→ TEXTO MOSTRADO:
Desde joven alternó la literatura con una pintura figurativa, sin ser realista, de trazo vigoroso que aludía a la naturaleza costeña, su fauna (en especial las temidas barracudas), sus mitos y leyendas. Tolú, su pueblo natal, es fundamental en su obra plástica, donde es fácil advertir cierto aroma de nostalgia, aunque también se percibe el desarraigo o la soledad de personajes que sobreviven en la informalidad laboral, representados mediante una visión poética que los ubica como guerreros de la cotidianidad.
Según comentó en aquella entrevista: “Mis pinturas son testimonios de durísimas batallas entre mi imaginación y mis habilidades. De todas maneras, no hay mejor maestro de sí mismo que un aprendiz entusiasta. Trato de sacarle el máximo provecho a mis orfandades. No olvidemos que todo conocimiento que adquirimos es siempre, en alguna forma, un conocimiento de nosotros mismos. ¿Hasta qué punto el uso de los materiales, la intención, busca explorar nuestra ancestral sensualidad como pueblo?”.
Su obra está regida por una gama de fogosos amarillos, rojos, ocres, negros y blancos, que imprimen una personalidad cálida a sus macizas siluetas, así como por matices primarios entramados entre las líneas de sus temas favoritos. Sus composiciones suelen ser sencillas, de formas geométricas simplificadas y rasgos esquematizados que, en algunos casos, recuerdan volúmenes sólidos por la rigidez hierática de su concepción visual.

→ ACTIVIDAD:
Continúa el texto sobre la pintura del artista nacido en Tolú a partir de su última oración. El listado no hace falta para resolver esta actividad.

→ INFORMACIÓN PROPORCIONADA:
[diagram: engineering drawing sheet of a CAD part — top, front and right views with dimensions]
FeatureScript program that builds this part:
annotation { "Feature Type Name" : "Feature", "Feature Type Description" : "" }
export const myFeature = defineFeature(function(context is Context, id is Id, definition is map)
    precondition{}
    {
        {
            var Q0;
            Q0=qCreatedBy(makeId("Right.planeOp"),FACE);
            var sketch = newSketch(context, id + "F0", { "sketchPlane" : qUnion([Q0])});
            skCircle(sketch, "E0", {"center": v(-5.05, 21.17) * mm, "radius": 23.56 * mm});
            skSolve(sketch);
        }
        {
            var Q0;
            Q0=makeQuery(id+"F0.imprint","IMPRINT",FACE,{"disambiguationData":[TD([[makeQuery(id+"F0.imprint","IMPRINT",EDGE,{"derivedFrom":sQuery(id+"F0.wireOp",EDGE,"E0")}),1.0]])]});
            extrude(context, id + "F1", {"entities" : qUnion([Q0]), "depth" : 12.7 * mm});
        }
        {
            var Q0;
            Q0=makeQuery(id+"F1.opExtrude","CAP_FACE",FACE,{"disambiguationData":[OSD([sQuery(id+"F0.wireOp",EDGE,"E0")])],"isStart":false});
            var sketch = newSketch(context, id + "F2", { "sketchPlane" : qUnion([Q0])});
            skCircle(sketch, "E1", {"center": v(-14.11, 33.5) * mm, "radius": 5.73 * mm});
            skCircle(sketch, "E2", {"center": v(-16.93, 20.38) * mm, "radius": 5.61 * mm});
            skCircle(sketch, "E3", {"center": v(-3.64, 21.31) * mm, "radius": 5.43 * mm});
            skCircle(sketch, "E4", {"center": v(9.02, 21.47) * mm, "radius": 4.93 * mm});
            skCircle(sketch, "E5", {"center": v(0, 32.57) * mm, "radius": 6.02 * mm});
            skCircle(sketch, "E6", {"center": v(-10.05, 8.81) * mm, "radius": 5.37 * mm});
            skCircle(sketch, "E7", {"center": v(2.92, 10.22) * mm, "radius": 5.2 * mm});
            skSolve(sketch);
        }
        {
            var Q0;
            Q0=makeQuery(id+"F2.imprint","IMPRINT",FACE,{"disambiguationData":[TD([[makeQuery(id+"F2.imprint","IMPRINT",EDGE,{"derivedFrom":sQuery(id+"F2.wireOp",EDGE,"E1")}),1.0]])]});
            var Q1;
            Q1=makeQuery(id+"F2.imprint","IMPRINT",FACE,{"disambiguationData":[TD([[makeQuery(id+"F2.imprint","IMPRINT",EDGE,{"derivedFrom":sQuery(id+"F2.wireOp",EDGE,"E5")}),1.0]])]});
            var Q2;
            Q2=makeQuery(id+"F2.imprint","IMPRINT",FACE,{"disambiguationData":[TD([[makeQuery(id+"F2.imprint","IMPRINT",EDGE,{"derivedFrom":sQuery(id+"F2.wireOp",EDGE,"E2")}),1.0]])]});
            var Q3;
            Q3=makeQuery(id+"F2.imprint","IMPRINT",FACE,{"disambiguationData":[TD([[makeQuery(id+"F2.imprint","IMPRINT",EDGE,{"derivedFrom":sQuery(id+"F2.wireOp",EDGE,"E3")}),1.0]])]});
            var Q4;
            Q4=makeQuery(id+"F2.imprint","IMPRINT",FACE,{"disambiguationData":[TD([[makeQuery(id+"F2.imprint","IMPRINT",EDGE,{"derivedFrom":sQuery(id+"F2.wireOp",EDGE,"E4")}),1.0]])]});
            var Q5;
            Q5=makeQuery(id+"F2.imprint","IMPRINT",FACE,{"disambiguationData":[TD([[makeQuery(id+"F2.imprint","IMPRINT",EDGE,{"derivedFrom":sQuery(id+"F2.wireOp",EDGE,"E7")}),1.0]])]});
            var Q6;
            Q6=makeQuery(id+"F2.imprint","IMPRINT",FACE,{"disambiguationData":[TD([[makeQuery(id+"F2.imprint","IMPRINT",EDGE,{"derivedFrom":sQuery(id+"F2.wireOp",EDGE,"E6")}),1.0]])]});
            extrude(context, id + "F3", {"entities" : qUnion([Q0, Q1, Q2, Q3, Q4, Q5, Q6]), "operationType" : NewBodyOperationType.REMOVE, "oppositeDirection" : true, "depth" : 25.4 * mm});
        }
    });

→ RESULTADO DEL EJERCICIO:
Las etapas por las que pasó su pintura se caracterizan por fusionar la sensualidad caribeña con un rigor intelectual, que logra trascender el localismo de su temática visual. Disfrutaba de la pintura como una mezcla de alegría y angustia, de sufriente fantasía y de amor por la sorpresa. “Era otra de las formas de enfrentarme al terror, de embarrarme con mis orígenes, de gozar y padecer con el esplendor y las limitaciones de mi inocencia”.
De naturaleza investigativa, su producción asimiló también el cubismo, que derivaba en ocasiones hacia la abstracción de sus componentes estructurales. En algunas de sus obras especula sobre la metamorfosis de las imágenes, utilizando la técnica del raspado sobre la capa cromática para dejar entrever la luz que se proyecta desde el trasfondo. A pesar de ser un narrador de largo aliento e imaginativas metáforas, cada una de sus pinturas equivale a un verso o quizás a una estrofa de su poesía, que describía con un aire entre amargo y nostálgico su trayectoria vital.